Even today, construction, use, modification, demolition or decay operate as discrete moments in a building's life-span. Very rarely does one blur into another. Post-digital turns this on its head. If architects become crafts-people – designing and also constructing through robotic technologies – then buildings can be designed as they go along. And if construction is run by a computer programme it will be inherently reversible, with buildings able to be continually redesigned, rebuilt, reworked, augmented, demolished and reused.

None of this will be slick or seamless, of course. In fact, the seam will be celebrated as the point where joins are made and new connections forged, physically but also socially and culturally.

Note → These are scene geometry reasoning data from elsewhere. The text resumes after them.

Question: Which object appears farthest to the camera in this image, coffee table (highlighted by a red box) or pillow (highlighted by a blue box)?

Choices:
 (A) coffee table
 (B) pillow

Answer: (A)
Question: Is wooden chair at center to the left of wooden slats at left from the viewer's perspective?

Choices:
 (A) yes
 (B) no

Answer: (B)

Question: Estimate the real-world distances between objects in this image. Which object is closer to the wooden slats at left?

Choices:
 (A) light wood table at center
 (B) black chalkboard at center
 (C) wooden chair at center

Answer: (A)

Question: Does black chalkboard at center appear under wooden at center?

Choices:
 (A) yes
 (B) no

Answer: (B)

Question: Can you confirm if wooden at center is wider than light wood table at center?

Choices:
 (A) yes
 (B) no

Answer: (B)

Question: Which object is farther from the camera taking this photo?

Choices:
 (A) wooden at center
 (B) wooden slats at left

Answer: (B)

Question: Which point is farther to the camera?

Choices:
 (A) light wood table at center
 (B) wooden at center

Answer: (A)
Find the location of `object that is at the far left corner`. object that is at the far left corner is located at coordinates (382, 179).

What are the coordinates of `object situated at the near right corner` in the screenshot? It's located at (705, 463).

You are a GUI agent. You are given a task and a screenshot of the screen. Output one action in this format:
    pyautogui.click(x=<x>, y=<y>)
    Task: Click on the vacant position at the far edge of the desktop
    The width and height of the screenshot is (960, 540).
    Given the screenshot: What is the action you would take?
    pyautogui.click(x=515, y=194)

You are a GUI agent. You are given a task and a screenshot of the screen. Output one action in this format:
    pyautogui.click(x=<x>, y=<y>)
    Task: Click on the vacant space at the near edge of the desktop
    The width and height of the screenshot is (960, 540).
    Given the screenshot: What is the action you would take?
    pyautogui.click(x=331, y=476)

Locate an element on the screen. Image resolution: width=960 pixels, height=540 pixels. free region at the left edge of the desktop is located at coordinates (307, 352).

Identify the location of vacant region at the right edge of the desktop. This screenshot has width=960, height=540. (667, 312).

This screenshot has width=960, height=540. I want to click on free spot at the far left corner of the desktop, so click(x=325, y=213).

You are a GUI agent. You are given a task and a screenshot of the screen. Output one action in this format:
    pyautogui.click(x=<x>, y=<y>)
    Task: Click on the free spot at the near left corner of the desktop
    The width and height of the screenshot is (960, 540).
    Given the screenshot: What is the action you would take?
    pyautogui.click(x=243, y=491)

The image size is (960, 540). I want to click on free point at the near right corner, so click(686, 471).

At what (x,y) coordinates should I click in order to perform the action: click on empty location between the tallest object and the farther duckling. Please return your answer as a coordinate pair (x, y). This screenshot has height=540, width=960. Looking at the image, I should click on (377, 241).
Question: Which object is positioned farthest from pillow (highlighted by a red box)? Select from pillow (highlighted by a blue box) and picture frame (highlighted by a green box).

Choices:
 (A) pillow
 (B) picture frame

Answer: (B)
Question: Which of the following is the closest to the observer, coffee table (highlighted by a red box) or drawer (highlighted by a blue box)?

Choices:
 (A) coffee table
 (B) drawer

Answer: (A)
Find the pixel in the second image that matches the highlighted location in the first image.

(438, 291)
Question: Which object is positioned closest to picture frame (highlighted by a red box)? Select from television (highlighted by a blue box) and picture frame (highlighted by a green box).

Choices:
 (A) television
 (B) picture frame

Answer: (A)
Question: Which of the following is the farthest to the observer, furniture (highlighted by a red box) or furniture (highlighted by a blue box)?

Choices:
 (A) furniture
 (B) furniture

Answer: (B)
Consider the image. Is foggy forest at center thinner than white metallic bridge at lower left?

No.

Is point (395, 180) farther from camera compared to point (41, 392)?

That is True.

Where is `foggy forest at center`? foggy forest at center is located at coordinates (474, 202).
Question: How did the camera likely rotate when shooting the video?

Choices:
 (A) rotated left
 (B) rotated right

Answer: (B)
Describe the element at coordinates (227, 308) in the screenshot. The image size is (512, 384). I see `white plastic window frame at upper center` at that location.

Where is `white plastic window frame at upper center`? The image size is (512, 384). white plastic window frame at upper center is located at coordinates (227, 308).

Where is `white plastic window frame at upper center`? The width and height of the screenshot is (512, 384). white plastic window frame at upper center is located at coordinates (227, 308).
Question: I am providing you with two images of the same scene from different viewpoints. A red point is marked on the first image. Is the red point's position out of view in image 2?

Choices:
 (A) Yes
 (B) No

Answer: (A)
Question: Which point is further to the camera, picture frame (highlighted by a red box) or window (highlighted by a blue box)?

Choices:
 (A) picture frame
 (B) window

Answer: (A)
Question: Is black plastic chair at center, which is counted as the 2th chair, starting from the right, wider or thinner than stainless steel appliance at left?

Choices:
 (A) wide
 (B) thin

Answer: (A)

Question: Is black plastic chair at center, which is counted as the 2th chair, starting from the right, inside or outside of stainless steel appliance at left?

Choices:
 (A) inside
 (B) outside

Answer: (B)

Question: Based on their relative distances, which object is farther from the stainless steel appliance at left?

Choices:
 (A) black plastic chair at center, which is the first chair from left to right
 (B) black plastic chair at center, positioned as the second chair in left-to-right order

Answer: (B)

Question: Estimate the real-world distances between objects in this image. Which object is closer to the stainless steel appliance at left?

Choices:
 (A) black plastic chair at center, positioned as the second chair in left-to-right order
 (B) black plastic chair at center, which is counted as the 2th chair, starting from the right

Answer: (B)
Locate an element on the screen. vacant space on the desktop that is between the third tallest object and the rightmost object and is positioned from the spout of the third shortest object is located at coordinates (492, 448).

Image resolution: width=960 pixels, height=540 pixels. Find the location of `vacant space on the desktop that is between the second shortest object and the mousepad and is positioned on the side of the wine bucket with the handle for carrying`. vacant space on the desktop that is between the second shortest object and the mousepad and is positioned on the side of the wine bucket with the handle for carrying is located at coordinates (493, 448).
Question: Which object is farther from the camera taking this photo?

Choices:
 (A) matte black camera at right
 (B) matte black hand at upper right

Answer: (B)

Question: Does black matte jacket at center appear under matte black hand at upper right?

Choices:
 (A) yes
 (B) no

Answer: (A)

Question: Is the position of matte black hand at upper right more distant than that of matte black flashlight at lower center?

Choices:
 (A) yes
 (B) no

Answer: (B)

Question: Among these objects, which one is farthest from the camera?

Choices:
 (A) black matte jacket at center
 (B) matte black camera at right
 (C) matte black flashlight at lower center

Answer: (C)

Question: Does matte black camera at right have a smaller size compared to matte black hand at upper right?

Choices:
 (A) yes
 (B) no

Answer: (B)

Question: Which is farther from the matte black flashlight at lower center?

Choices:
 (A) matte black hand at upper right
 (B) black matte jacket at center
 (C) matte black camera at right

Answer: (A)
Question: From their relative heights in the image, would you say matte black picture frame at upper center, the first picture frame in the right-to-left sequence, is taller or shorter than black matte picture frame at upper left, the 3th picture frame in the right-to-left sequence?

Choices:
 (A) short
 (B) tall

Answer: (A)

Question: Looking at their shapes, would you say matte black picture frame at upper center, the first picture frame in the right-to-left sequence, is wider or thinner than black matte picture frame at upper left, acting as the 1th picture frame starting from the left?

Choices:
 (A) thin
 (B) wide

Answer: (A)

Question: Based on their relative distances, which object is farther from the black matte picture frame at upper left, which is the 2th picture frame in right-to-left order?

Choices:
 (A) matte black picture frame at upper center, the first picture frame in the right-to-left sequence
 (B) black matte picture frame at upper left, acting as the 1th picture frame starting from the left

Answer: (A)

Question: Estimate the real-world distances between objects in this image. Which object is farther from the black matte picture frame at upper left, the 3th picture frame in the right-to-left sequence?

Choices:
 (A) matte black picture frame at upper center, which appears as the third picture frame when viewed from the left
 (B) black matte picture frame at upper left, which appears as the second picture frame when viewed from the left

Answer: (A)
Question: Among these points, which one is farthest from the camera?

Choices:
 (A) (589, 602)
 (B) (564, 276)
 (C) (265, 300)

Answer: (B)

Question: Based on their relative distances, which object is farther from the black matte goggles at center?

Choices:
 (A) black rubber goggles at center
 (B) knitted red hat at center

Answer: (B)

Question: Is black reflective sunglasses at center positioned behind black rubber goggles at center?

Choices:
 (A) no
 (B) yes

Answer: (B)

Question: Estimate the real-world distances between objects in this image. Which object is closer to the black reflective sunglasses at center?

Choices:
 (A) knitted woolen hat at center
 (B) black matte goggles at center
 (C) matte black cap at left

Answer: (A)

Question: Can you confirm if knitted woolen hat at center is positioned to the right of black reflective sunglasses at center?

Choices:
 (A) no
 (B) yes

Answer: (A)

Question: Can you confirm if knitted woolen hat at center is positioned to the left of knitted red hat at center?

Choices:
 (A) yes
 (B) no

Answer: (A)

It's a crude analogy, but the closest existing example of how this might be manifested in a real building is something like Boxpark – a pop-up mall made from reused shipping containers, which mixes the global and the local. The key difference of the post-digital version is that, rather than being installed for a period of time and then removed, the individual units will be moved as required, creating new proximities and connections. When one unit needs to expand, another can be added; when new workspaces are required to supplement retail units, then these can be brought in; when a particular location isn't working for a business, its unit can be moved elsewhere in the complex, and so on.

The critical point is that all of this will be done by robots not so very different from today's Polibot prototype. Assembled and disassembled potentially almost at will, post-digital buildings will be inherently ad hoc in nature, existing in perpetual transition.

Post-digital buildings will be inherently ad hoc in nature, existing in perpetual transition

Some of these possibilities remain still some way off, and, as with any new technology, it only becomes transformative when a tipping point is reached and the amount of energy or benefit got out of it exceeds what is being put in. But the prototypes that Mamou-Mani and others are developing will soon be ready for deployment and in ways that can rapidly increase in scale.

In any technological revolution there is as much that stays the same as there is which changes. No-one travels by horse and carriage any more, but even autonomous cars still use roads. Nevertheless the potential of post-digital architecture is not limited simply to questions of design and construction.

An architecture that is inherently provisional and transient will reshape not just buildings themselves, or even how they are used, but the cultures and economies that exist through them. Bring on the robots.

Photo shows the digital construction department at ETH Zurich.